# Kutipan Teks
----

Rabu 02 Nov 2016 11:00 WIB

Islam, Syariah, dan Halal

Red:

Perkembangan ekonomi Islam di Indonesia tidak bisa dilepaskan dari gelombang ekonomi Islam yang terjadi pada tataran global. Namun, Indonesia sering terlambat merespons perkembangan, sehingga kerap kali kalah langkah dan lalu kalah bersaing jika dibandingkan negeri jiran.

 

Semangat mempraktikkan Islam secara kaffah, termasuk di bidang ekonomi, muncul di paruh kedua abad ke-20, setelah banyak negara Muslim merdeka dari penjajah. Percikan pemikiran ini muncul dari sebagian kaum intelektual Muslim, yang berkesempatan belajar di Barat pada dekade 1950-an.

----

# Soal Latihan
1. Menurut teks tentang ekonomi Islam, kapan semangat mempraktikkan Islam secara kaffah, termasuk di bidang ekonomi, muncul?
2. Tolong salin kata demi kata bagian teks tentang ekonomi Islam dari "Rabu 02 Nov" sampai "dibandingkan negeri jiran.".
Data ini merupakan bahan tersendiri yang terpisah dari teks tentang ekonomi Islam.

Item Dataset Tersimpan
----

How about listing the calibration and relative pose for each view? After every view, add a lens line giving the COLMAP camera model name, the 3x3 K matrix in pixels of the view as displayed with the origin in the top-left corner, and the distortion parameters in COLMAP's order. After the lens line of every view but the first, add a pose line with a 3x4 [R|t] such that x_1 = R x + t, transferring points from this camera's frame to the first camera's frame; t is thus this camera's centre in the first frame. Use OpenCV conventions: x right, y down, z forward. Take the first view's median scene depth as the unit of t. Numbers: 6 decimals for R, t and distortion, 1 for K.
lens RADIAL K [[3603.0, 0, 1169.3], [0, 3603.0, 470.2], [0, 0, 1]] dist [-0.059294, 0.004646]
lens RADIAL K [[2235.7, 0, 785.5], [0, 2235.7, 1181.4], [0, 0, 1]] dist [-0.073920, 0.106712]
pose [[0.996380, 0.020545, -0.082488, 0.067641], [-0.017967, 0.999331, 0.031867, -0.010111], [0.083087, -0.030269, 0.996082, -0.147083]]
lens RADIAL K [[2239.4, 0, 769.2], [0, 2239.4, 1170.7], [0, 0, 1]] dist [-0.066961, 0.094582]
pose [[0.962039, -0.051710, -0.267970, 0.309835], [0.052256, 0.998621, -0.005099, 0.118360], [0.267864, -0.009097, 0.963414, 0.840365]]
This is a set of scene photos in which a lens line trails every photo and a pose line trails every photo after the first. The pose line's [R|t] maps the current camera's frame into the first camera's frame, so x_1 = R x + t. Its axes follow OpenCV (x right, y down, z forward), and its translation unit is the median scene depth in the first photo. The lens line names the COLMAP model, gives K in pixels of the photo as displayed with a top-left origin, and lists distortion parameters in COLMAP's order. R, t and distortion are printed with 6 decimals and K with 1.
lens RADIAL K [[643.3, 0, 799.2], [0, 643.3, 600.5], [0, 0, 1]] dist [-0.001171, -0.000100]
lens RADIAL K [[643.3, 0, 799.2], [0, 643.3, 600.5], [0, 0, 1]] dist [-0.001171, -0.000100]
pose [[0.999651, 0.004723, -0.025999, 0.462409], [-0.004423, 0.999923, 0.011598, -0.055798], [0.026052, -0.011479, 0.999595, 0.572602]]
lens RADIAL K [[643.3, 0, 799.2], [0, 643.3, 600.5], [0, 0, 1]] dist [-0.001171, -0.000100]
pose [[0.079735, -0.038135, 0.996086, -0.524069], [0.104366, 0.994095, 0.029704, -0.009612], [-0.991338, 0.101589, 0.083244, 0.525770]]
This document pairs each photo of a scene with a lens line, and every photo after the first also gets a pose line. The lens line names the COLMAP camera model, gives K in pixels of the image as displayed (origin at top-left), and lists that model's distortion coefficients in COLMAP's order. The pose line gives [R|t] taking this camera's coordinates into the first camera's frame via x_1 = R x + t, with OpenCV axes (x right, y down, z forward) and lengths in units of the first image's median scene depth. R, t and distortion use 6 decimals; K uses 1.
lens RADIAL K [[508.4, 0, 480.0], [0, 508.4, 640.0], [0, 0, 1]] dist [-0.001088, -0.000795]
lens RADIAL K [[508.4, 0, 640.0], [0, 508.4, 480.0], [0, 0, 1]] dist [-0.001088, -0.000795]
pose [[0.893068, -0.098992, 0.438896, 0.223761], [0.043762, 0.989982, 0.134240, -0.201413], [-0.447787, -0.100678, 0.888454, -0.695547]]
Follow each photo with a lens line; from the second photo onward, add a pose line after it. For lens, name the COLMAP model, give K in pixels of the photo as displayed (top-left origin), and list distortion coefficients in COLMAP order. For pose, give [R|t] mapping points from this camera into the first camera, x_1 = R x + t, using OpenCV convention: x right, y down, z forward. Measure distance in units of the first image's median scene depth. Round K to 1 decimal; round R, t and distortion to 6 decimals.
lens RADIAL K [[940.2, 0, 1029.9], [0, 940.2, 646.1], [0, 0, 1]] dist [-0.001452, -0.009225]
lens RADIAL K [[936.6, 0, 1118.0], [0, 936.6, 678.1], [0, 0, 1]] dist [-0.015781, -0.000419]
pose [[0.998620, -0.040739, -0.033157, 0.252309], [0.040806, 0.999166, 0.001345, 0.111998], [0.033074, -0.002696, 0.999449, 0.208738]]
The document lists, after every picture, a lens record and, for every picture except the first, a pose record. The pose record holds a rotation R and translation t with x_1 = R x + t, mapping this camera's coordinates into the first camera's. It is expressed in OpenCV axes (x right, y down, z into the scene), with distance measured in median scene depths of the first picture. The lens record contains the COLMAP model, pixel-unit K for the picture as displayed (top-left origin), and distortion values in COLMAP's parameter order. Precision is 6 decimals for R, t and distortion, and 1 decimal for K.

----

# Kunci Jawaban
1. Di paruh kedua abad ke-20, setelah banyak negara Muslim merdeka dari penjajah.

2.
Rabu 02 Nov 2016 11:00 WIB

Islam, Syariah, dan Halal

Red:

Perkembangan ekonomi Islam di Indonesia tidak bisa dilepaskan dari gelombang ekonomi Islam yang terjadi pada tataran global. Namun, Indonesia sering terlambat merespons perkembangan, sehingga kerap kali kalah langkah dan lalu kalah bersaing jika dibandingkan negeri jiran.